„Die tiefsten Probleme des modernen Lebens quellen aus dem Anspruch des Individuums, die Selbstständigkeit und Eigenart seines Daseins gegen die Übermächte der Gesellschaft, des geschichtlich Ererbten, der äußerlichen Kultur und Technik des Lebens zu bewahren – die letzterreichte Umgestaltung des Kampfes mit der Natur, den der primitive Mensch um seine leibliche Existenz zu führen hat.“ [1]
Großstädte sind Zonen des permanenten Ausnahmezustands, der sich hinter der Fassade der Normalität zu verstecken scheint. In den Menschenmassen der Großstadt ist der Mensch nicht allein, aber einsam.
Die beiden im Folgenden beschriebenen Filme zeigen Ansichten von Menschen in Städten. Auch wenn die jeweiligen Themen der Filme sich deutlich unterscheiden, möchte ich hier dennoch diese Filme hinsichtlich ihrer filmischen Darstellungen der Stadt als Ort der Moderne, der Einsamkeit und Isolation aber auch des täglichen Kampfes der Individuen gegen die Mechanismen des städtischen Lebens darstellen.
Die Einsamkeit und Isolation in einem Land, das eigentlich nicht fremd und dennoch zutiefst unbekannt ist, thematisiert Jeong Kuy-hwan in seinem Film DANCE TOWN. Der dritte Teil seiner Städte-Trilogie (bestehend aus MOZART TOWN, 2008 und ANIMAL TOWN, 2009) beschreibt die grauen Tage und Wochen der Ankunft und des Einlebens der aus Nordkorea nach Seoul geflohenen Ree Jung-Nim (Ra Mi-ran), ehemalige Tennisspielerin in der nordkoreanischen Nationalmannschaft, welche sich in einer für sie komplett neuen Gesellschaft einfinden muss.

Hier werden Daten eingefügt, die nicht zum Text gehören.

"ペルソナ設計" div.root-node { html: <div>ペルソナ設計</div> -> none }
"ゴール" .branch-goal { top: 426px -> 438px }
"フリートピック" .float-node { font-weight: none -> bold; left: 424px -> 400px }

Die Ohnmacht und Verletzlichkeit dieser einsamen Frau, die jeden Tag auf eine Nachricht ihres in Nordkorea zurückgebliebenen Mannes wartet, wird durch die schmucklose Ästhetik des Films unterstrichen, die die Beklemmung der Großstadt beinahe körperlich spürbar macht.

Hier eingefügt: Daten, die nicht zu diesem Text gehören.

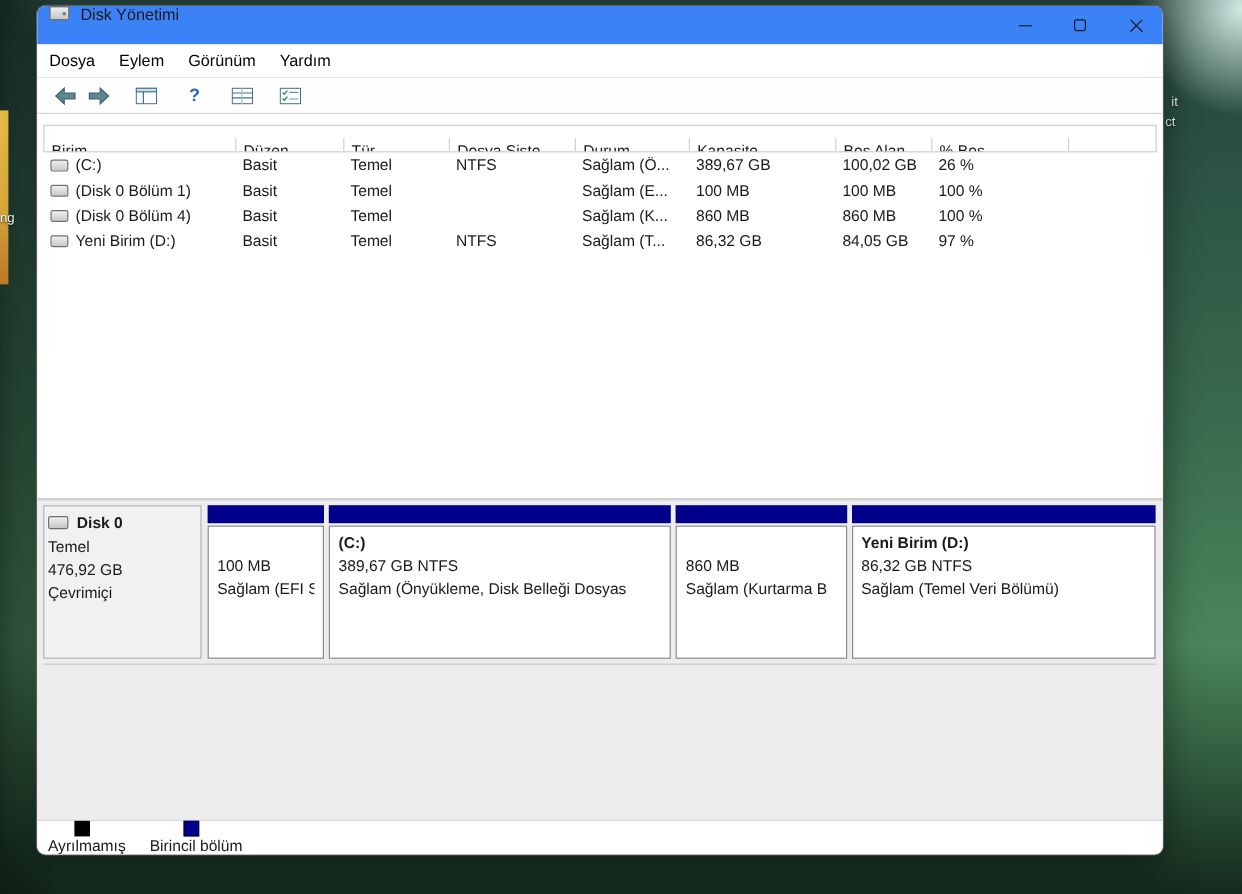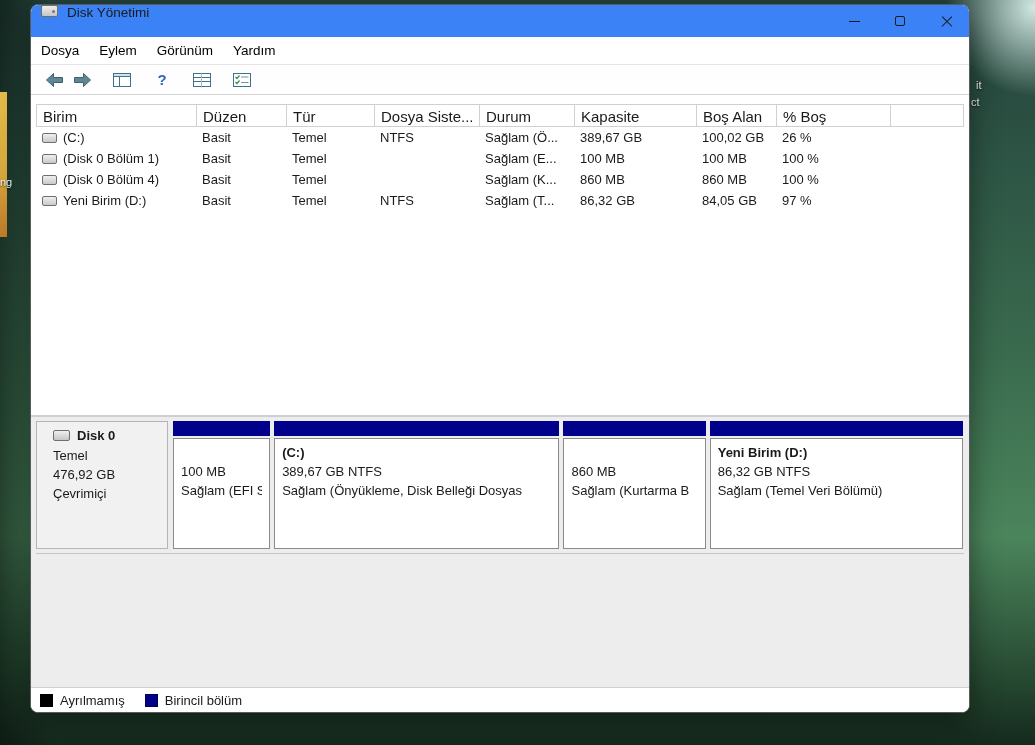"Birim" .hc { font-size: 15px -> 13px; margin-top: none -> 10px }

Auf der Suche nach Orientierung in ihrem neuen Leben, kreuzen sich die Wege der jungen Frau mit anderen mehr oder weniger einsamen Bewohnern der Großstadt: Ihre staatlich berufene Betreuerin Kim Soo-jin (Ju Yu-rang), deren Aufgabe nicht nur darin besteht Ree Jung-Nim in die südkoreanische Gesellschaft einzuführen und bei ihrer Eingliederung als neuer Bürger der Republik Südkorea zu unterstützen, lebt mit ihrer strenggläubigen methodistischen Mutter zusammen und hat finanzielle Schwierigkeiten. Seoul ist eine kapitalistische Stadt und wer darin überleben will, muss sich in dieses Arbeits- und Lebenssystem eingliedern. Um der durch die Flucht und die Unkenntnis über das Schicksal ihres Mannes traumatisierten Jung-Nim diesen Prozess zu erleichtern, bietet Soo-jin der verschlossenen Frau an, sie bei ihrem Nebenjob, der Betreuung alleinstehender und behinderter Menschen zu begleiten. Auf einer dieser Touren lernt Jung-Nim so den Behinderten Lee Jun-hyeok (Lee Jun-hyeok) kennen, der seine Zeit mit Haare färben, Computerspielen und Frauenfantasien verbringt. Zu ihm und zu dem Polizisten Oh Seong-tae (Lee Sul-gu), zwei gesellschaftliche Außenseiter, fühlt sich die einsame Frau hingezogen und sucht bei ihnen menschliche Nähe. So beginnt sie langsam eine Beziehung zu dem ebenso einsamen Seong-tae. Auch wenn die Figuren des Films im Bild zusammenkommen entsteht zwischen ihnen keine zwischenmenschliche Wärme: Jeder bleibt mit seinen Sorgen allein und die Isolation und Distanziertheit des Einzelnen wird nicht durchbrochen. Die Suche nach Nähe und Liebe bricht sich in aggressiv und verzweifelt wirkenden Liebesakten nieder, welche die Einsamkeit der Beteiligten dabei nur noch unterstreichen. Jung-Nim versucht sich ein neues Leben aufzubauen und kann dennoch ihren Mann nicht vergessen.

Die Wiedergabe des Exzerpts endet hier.